The presentation is free, but donations are gratefully accepted through Canada Helps here
When Marianne Rasmus began her family history research journey, she knew little about her maternal grandparents’ ancestry. They were an unlikely match, although both were immigrants; one came from Newcastle, England, the other from Orenburg, Russia. In 1927 her grandfather, who died when she was an infant, left his father and siblings behind in Newcastle and came to Canada—sadly, he never saw his family again. Her grandmother died before Marianne knew the important questions to ask about her grandmother’s childhood, immigration from Communist Russia, and adjustment to life in Canada. With conventional resources either unavailable or difficult to access, and starting with only a handful of names, Marianne will reveal the process and sources used to discover a heritage she knew nothing about. She will share how historical events in both Canada and Europe affected her grandmother in a life-altering fashion, and how, despite historical events destined to separate family members, DNA has helped to shed light on long-unanswered questions.
About the speaker
Born and raised in Vancouver, Marianne Rasmus spent most of her life in BC, experiencing life on Vancouver Island, in BC’s north and in the Fraser Valley. But when the opportunity for a midlife adventure came, Marianne and her husband, Bill, took the plunge and moved to Ottawa in 2013.

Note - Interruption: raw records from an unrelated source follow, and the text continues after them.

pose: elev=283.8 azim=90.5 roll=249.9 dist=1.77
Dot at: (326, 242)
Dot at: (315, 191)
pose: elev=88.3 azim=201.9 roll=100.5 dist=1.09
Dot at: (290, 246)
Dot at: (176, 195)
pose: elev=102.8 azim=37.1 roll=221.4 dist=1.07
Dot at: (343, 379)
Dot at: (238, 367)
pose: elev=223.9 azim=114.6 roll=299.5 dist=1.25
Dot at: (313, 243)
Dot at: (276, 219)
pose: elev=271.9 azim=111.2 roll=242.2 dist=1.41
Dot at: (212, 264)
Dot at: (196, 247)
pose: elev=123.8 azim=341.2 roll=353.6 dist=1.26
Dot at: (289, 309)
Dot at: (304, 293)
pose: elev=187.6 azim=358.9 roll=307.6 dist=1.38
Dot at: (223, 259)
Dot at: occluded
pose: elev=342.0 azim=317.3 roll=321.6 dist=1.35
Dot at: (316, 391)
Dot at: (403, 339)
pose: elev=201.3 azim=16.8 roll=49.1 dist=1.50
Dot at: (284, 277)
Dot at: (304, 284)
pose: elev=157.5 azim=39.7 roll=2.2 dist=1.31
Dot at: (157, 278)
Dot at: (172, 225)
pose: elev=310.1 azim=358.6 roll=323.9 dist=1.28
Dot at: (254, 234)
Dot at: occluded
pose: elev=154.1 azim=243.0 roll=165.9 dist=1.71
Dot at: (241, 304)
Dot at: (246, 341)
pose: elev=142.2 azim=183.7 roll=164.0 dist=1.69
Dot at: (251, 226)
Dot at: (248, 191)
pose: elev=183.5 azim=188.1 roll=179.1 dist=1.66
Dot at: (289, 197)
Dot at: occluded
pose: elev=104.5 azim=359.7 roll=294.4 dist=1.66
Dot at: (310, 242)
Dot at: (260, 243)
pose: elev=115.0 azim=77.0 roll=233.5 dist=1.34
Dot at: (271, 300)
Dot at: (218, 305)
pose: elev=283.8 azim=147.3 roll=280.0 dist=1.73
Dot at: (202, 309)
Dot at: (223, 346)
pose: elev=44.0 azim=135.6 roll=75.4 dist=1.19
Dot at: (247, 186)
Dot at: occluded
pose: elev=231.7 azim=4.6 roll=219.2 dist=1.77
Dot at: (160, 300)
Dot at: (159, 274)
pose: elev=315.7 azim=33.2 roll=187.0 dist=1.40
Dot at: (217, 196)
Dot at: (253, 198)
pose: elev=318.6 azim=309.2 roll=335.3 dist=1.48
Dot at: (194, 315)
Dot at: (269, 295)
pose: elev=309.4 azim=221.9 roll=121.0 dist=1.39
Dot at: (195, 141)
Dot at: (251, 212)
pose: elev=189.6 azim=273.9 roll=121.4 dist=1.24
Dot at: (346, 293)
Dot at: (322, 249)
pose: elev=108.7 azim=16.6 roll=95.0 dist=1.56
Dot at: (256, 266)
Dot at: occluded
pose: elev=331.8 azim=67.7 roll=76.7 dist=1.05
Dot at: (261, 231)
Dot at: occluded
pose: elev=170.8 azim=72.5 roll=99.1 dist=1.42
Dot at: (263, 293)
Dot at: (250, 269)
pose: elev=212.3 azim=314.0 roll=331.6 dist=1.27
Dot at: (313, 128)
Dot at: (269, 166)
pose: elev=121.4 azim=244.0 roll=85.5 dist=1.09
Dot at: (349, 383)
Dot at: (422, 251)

After reluctantly taking Canadian History as a “filler” course in college, Marianne discovered an interest in history she never expected. That interest took on new meaning, and some might say became an obsession, when she began her family history journey in 2008, and started to uncover long-forgotten stories in both hers and her husband Bill’s family trees. Since becoming a member of BIFHSGO in 2014, Marianne has been active in the society; she has served on the Conference Planning Committee, is currently the Board Treasurer, and is a facilitator for the British Colonial America SIG.